> INSTRUCTIONS TO FOLLOW: Within the records below, how many lines hold the string "keeps"? State that number and nothing else.
_ _ _ _
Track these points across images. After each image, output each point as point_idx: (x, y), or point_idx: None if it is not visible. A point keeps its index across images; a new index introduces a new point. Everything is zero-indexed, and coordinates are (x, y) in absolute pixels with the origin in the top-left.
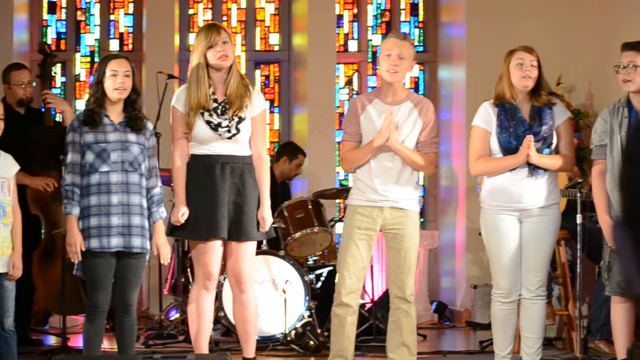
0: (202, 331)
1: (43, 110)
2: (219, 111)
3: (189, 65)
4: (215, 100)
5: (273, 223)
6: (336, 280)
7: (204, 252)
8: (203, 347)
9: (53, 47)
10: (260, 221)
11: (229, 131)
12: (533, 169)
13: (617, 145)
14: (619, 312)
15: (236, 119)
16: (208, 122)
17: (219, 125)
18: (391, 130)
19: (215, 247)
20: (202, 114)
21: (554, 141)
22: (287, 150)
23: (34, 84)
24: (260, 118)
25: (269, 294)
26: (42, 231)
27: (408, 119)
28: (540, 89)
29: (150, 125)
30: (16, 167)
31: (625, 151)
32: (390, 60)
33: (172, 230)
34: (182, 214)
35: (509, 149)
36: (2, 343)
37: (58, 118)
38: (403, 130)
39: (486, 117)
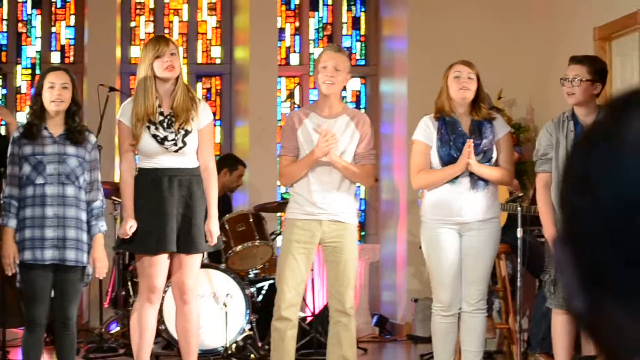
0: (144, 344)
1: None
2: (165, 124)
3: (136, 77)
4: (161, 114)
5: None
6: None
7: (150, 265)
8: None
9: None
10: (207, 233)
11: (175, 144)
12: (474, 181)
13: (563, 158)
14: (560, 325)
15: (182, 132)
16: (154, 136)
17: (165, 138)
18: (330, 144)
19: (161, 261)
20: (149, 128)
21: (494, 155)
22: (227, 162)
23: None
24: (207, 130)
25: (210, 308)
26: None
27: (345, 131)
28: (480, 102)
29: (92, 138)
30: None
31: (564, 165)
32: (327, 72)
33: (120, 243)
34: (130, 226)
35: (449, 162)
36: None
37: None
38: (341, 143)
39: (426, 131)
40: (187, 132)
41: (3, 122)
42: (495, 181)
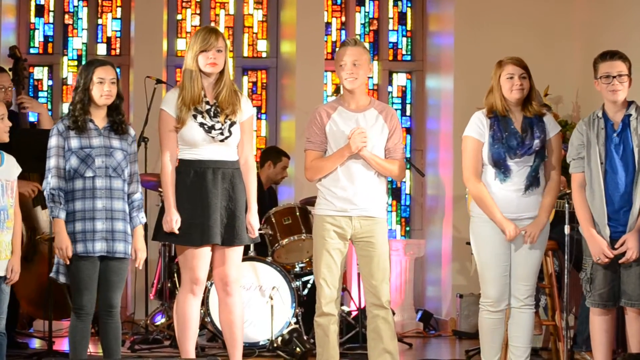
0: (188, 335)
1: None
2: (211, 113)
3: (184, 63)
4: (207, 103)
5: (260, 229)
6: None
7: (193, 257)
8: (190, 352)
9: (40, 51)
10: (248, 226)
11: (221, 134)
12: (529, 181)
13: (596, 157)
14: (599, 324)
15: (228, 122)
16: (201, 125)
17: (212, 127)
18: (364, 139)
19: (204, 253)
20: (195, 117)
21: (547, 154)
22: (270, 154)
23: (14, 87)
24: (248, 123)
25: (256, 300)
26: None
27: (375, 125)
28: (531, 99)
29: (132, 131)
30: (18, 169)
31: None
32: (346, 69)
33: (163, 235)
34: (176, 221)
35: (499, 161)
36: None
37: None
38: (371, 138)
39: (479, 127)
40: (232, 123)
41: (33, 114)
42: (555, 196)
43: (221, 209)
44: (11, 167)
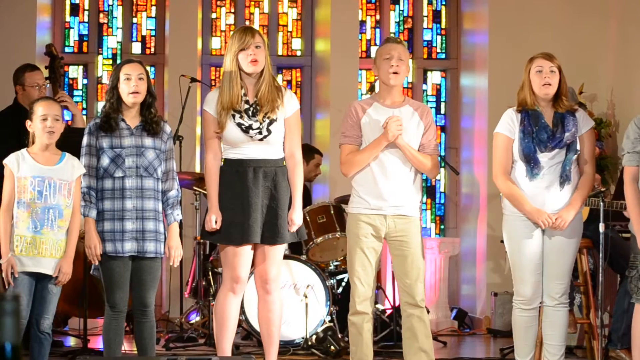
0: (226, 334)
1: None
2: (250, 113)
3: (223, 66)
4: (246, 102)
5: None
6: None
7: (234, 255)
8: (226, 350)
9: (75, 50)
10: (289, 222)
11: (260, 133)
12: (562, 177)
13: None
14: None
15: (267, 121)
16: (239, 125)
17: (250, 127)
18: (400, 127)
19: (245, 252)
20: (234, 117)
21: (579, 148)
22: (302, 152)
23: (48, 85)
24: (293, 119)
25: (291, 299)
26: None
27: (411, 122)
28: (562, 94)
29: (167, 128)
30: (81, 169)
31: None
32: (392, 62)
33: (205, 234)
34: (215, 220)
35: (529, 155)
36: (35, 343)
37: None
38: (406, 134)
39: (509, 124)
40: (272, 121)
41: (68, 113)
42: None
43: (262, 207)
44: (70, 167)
_ _ _ _
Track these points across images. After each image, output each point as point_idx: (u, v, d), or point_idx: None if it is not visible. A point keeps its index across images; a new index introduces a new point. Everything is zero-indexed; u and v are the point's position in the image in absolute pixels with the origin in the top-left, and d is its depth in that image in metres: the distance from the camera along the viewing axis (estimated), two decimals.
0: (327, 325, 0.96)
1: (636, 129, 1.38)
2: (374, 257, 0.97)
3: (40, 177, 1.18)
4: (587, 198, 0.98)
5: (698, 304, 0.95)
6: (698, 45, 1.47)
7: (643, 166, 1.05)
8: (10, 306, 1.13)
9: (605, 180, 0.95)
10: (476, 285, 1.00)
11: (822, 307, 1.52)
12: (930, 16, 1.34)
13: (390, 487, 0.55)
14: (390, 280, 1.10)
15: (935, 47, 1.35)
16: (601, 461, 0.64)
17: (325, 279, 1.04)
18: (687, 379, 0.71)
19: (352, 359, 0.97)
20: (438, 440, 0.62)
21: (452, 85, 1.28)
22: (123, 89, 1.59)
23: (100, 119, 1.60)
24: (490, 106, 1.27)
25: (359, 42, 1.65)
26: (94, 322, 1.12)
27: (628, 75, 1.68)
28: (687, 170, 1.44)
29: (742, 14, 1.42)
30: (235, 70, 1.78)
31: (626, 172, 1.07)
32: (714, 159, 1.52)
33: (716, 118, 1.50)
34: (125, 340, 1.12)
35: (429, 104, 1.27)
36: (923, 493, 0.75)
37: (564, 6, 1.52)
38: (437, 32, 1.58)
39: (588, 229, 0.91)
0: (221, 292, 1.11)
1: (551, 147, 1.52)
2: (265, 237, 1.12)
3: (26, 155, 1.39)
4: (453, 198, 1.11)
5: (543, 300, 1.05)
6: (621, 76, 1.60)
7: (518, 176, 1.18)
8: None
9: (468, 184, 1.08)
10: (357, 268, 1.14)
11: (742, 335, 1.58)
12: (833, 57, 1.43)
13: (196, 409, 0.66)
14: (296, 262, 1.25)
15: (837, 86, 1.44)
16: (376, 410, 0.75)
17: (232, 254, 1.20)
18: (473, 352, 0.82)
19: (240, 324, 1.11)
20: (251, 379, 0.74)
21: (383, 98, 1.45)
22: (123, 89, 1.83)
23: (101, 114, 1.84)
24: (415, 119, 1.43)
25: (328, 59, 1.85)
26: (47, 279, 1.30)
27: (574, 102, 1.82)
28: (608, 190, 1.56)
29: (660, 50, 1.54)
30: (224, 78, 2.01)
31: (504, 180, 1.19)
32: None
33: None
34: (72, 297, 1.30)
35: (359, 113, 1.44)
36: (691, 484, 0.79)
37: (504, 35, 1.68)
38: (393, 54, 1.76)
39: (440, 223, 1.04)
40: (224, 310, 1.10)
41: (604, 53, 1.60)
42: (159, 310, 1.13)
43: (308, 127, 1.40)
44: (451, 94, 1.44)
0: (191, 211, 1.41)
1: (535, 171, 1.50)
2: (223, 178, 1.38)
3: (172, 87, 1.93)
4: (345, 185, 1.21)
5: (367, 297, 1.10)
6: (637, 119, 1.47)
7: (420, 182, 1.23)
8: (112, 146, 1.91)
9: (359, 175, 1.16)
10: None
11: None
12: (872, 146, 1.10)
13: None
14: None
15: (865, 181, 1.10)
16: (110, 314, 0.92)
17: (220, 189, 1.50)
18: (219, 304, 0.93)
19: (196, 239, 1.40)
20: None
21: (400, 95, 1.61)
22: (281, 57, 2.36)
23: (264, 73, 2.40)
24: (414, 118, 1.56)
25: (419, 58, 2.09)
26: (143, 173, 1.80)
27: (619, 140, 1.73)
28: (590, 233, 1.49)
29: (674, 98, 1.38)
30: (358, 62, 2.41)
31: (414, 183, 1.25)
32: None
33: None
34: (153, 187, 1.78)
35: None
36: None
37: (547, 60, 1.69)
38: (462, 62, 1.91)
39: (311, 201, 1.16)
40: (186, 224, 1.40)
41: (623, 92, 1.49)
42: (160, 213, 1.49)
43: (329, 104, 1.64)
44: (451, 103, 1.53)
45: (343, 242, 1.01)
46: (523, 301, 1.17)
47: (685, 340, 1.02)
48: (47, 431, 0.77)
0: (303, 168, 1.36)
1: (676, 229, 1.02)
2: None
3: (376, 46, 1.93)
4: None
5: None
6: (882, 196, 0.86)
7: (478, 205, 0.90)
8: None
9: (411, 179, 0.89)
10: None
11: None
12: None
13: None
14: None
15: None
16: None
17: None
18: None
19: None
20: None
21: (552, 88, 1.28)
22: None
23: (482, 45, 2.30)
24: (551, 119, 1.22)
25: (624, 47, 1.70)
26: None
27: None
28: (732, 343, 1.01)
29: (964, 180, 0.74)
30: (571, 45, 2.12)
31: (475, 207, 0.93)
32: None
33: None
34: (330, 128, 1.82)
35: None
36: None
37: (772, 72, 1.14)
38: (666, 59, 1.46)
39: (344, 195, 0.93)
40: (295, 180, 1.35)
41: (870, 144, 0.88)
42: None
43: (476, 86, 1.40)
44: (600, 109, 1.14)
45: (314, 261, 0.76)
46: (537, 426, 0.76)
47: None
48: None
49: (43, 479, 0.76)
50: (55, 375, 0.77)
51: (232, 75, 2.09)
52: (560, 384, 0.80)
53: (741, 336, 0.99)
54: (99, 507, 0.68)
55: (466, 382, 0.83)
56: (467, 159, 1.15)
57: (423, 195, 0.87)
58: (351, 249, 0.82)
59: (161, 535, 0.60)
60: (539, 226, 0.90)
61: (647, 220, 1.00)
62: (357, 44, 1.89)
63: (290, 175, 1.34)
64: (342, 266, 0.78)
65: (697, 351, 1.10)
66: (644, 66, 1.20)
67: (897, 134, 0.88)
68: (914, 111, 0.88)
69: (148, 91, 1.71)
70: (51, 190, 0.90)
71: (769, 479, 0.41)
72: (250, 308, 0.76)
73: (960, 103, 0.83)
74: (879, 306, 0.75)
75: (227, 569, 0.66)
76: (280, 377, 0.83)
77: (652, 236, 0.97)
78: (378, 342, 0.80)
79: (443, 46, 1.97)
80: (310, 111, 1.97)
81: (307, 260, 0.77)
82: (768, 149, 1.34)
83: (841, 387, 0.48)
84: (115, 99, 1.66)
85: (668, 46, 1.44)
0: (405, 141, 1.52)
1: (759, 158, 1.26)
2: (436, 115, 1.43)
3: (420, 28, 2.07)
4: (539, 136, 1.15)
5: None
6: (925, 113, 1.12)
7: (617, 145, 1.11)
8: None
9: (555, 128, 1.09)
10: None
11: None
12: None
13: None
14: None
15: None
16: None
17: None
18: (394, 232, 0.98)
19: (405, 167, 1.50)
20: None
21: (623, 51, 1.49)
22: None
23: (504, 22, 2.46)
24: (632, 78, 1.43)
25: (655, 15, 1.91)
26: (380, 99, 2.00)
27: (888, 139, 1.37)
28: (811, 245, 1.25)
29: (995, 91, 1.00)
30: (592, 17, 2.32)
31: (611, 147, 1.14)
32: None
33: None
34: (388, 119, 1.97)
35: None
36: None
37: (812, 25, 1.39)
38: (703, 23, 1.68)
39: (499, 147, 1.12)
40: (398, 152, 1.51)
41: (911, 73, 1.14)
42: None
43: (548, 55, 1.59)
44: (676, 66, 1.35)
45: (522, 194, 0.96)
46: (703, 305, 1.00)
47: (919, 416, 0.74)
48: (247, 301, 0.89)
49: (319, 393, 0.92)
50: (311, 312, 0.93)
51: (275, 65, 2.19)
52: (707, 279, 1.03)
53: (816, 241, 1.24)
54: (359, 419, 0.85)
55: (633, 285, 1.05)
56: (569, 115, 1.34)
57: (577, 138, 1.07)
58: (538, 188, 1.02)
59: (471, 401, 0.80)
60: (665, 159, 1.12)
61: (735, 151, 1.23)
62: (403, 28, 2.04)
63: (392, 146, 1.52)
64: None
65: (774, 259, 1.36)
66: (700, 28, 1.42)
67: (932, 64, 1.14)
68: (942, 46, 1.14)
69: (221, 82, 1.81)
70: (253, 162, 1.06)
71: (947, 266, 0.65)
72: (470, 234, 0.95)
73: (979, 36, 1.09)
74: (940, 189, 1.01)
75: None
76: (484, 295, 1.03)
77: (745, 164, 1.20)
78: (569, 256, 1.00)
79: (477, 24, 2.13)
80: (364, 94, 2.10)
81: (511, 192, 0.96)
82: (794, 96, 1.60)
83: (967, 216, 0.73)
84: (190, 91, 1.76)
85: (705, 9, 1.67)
_ _ _ _
> ANSWER: 2